Moneyfacts noted that uncertainty in the economy ahead, particularly relating to the UK’s relationship with the EU after its departure from the single market, meant some borrowers will be looking to protect themselves against unpredictable rate changes.

Since January 2014, 10-year fixed rates have steadily fallen year-on-year from 4.23% to 3.20% today. Despite this, rates are heading down towards their record low of 3.11% in November, which Moneyfacts said could be an indication of a future trend in rates during 2017.

Charlotte Nelson, finance expert at, said lenders have been trying to “muscle in” on the 10-year fix market in recent years, boosting competition.

“Even with the slight increase in the average rate, borrowers could find that a 10-year fixed mortgage gives them the peace of mind that their repayment will not change, no matter what happens. However, while we know rates cannot stay at these lows forever, we do not know when they will rise, or by how much,” she added.

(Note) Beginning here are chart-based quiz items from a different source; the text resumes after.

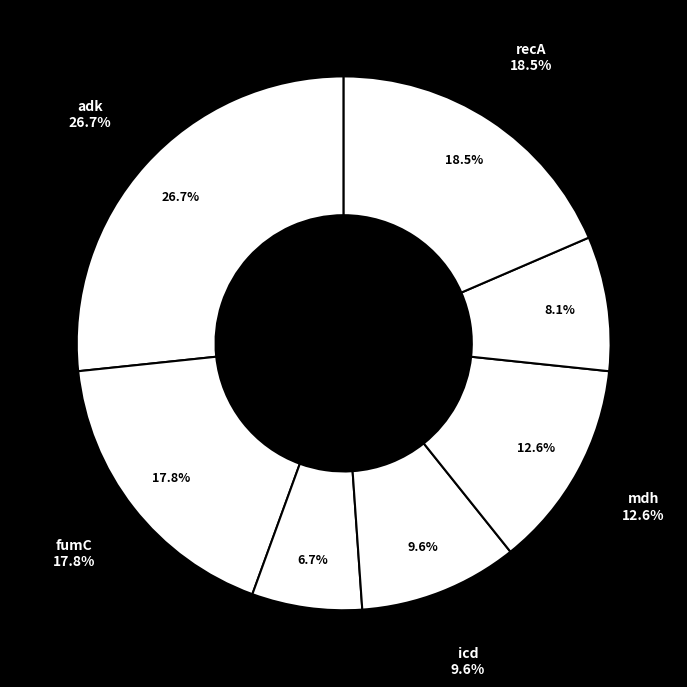

To the nearest percent, what is the combined percentage of gyrB and recA?

25%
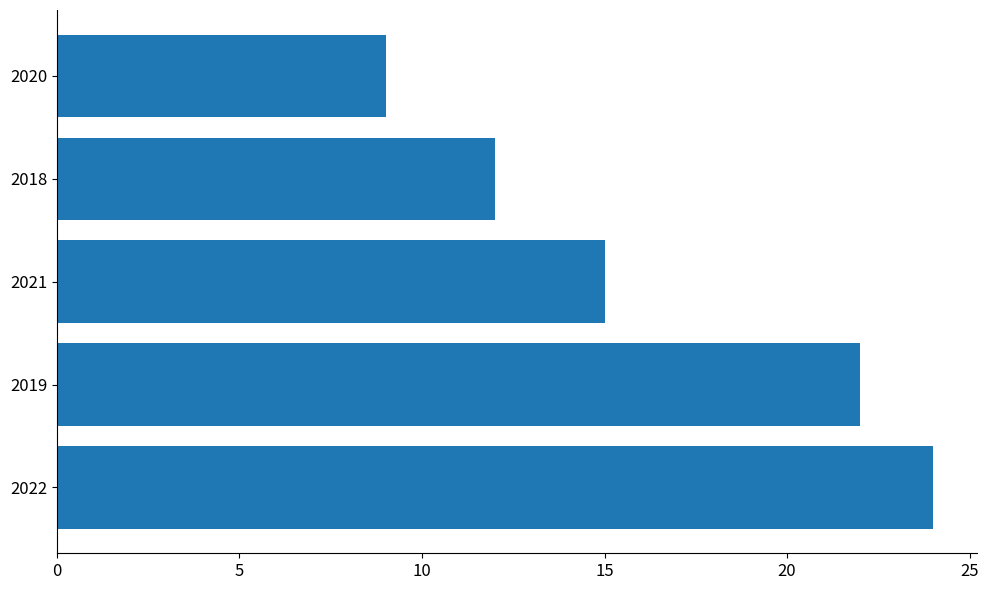

What is the ratio of the value at 2018 to the value at 2021?

0.8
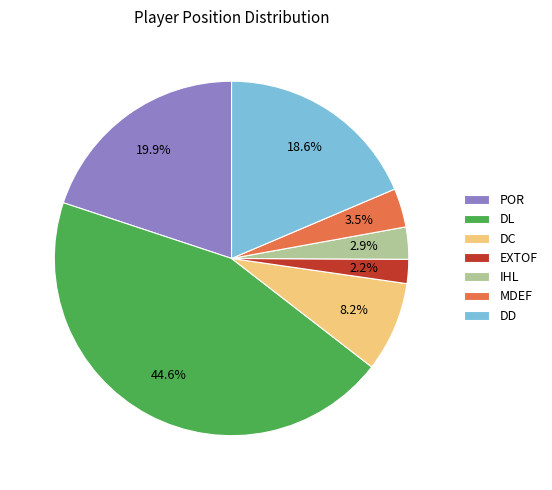

Rank the categories by value from highest to lowest.

DL, POR, DD, DC, MDEF, IHL, EXTOF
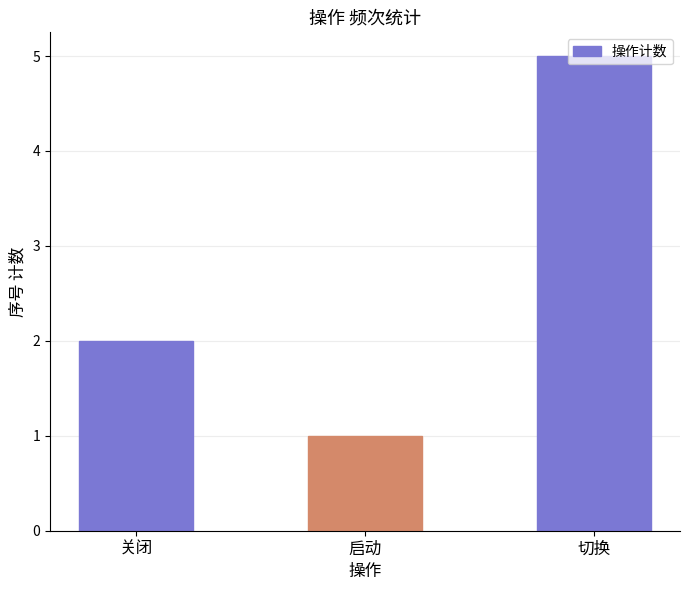

True or false: the data shows 0 at 启动.

False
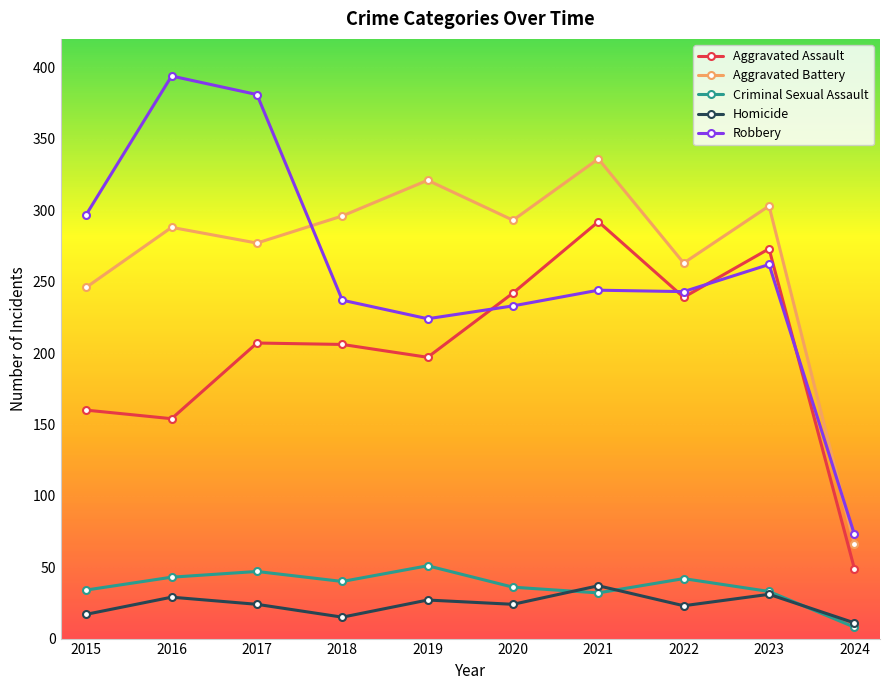

True or false: Criminal Sexual Assault has a value of 64 at 2022.

False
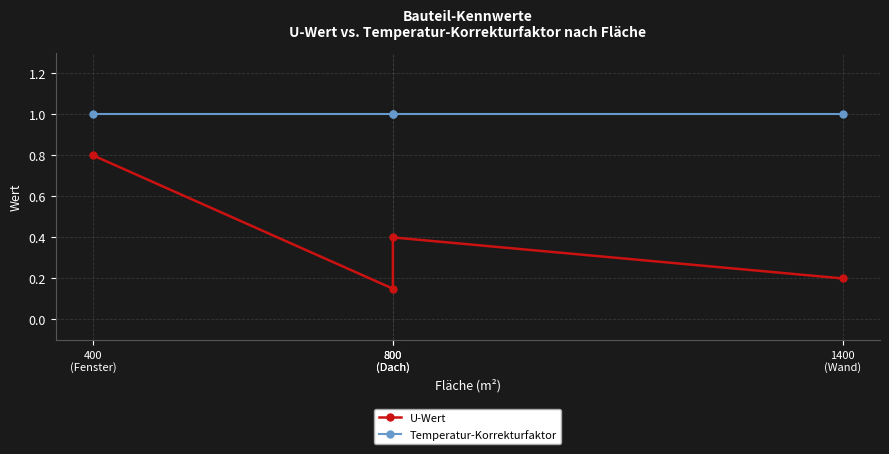

Which category has the highest value in the Temperatur-Korrekturfaktor series?

400
(Fenster)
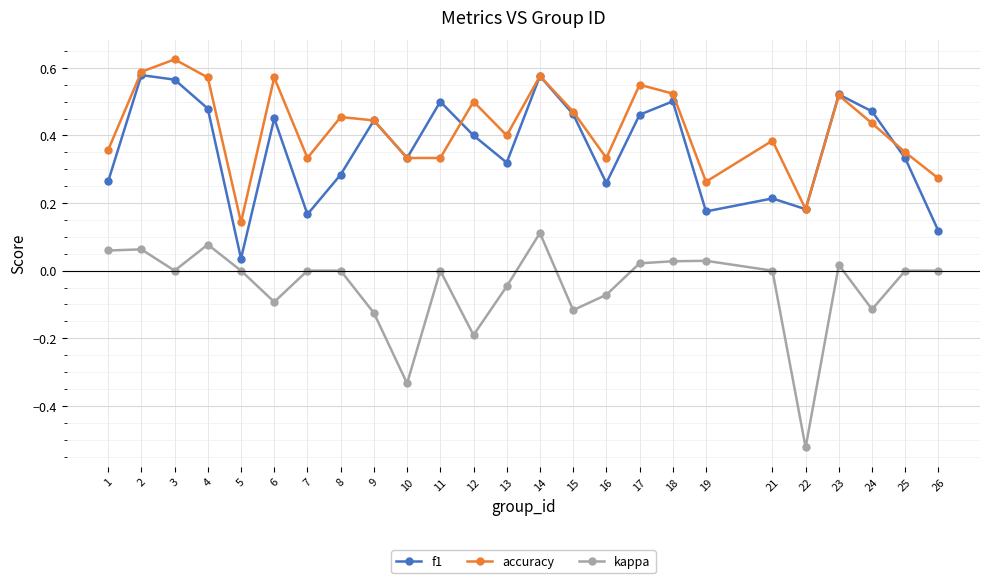

The value of f1 at 14 is 0.6. True or false?

True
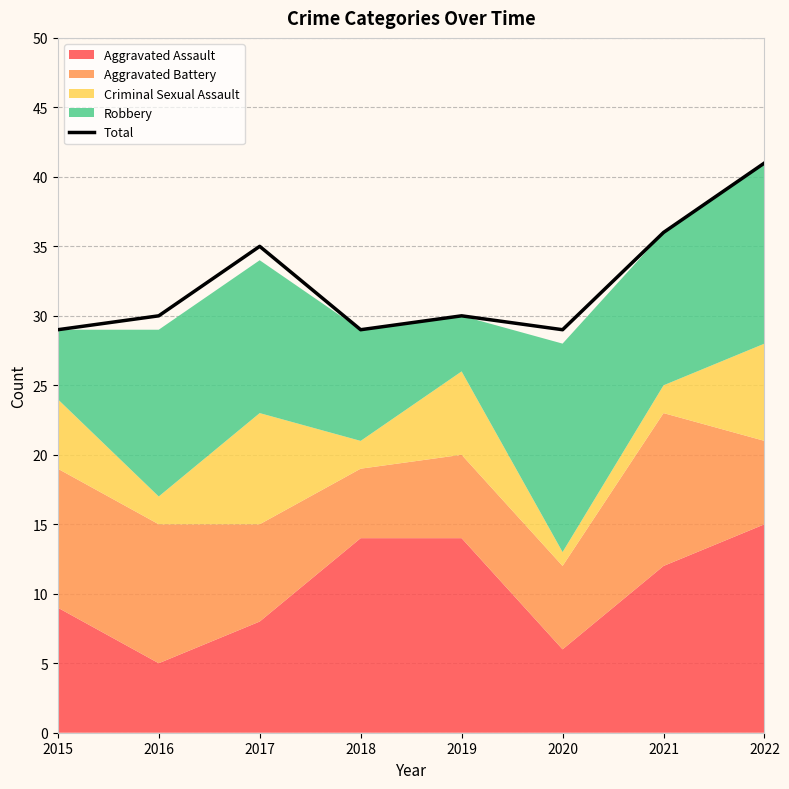

Which category has the lowest value across all series?

2015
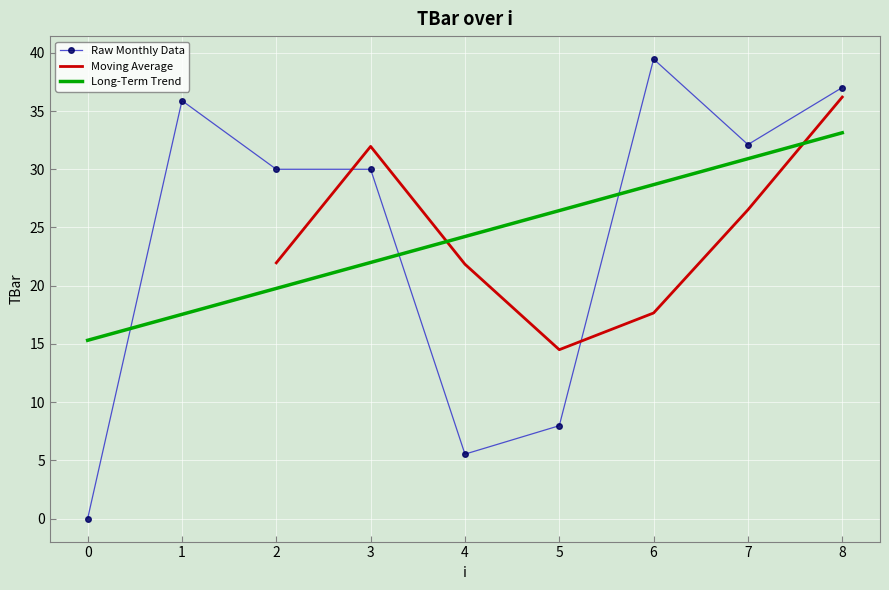

Reading left to right, list all the values displayed in this chart.

0.0	35.9	30.0	30.0	5.5	8.0	39.5	32.1	37.0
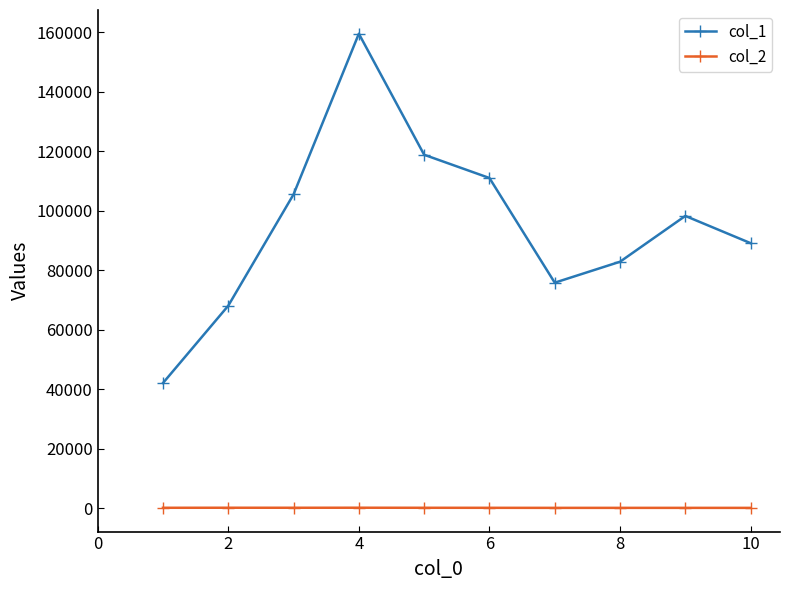

What is the value of the col_2 point at the 8th from the left?

71.0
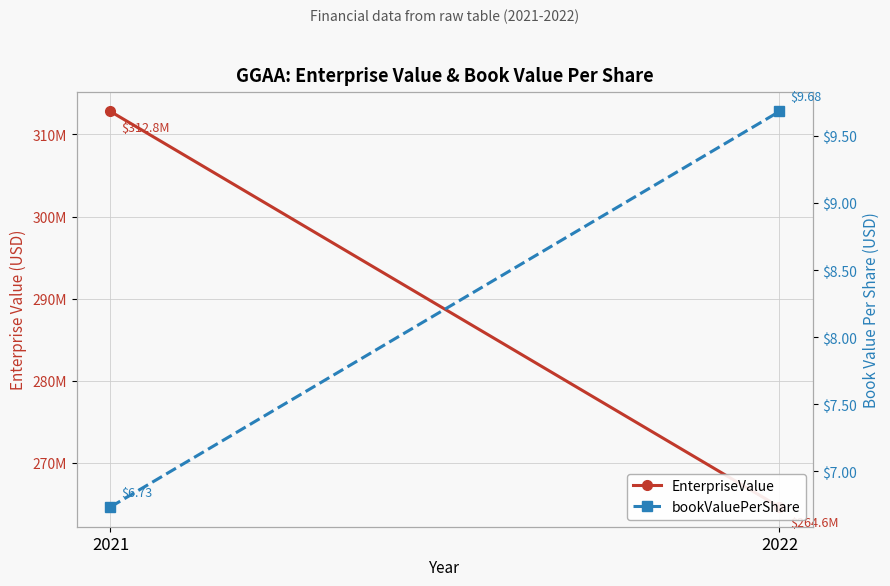

Where is EnterpriseValue nearest to the value 288717423?

2022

“Borrowers must also bear in mind that most 10-year mortgages require them to be tied to the deal for the full term, so it is vital that they weigh up whether they will need some flexibility in the decade ahead. Failing to do so could mean borrowers end up paying a hefty early redemption penalty. However, thankfully, Moneyfacts data shows that all 10-year products currently available offer some form of portability for those who may wish to move home, although borrowers should be aware that affordability may need to be reassessed.

“Any borrowers considering this type of deal will need to puzzle through the maze and weigh up the odds to see if the gamble will eventually pay off,” Nelson said.

Last week Moneyfacts revealed that two-year fixed rates reached their lowest in 12 months dropping from 2.59% to 2.31%.

John Charcol’s product technical manager Simon Collins said at the time that more borrowers were shifting their focus toward longer-term fixed rates to ensure their introductory term did not finish during Brexit negotiations, when the market is likely to be more volatile.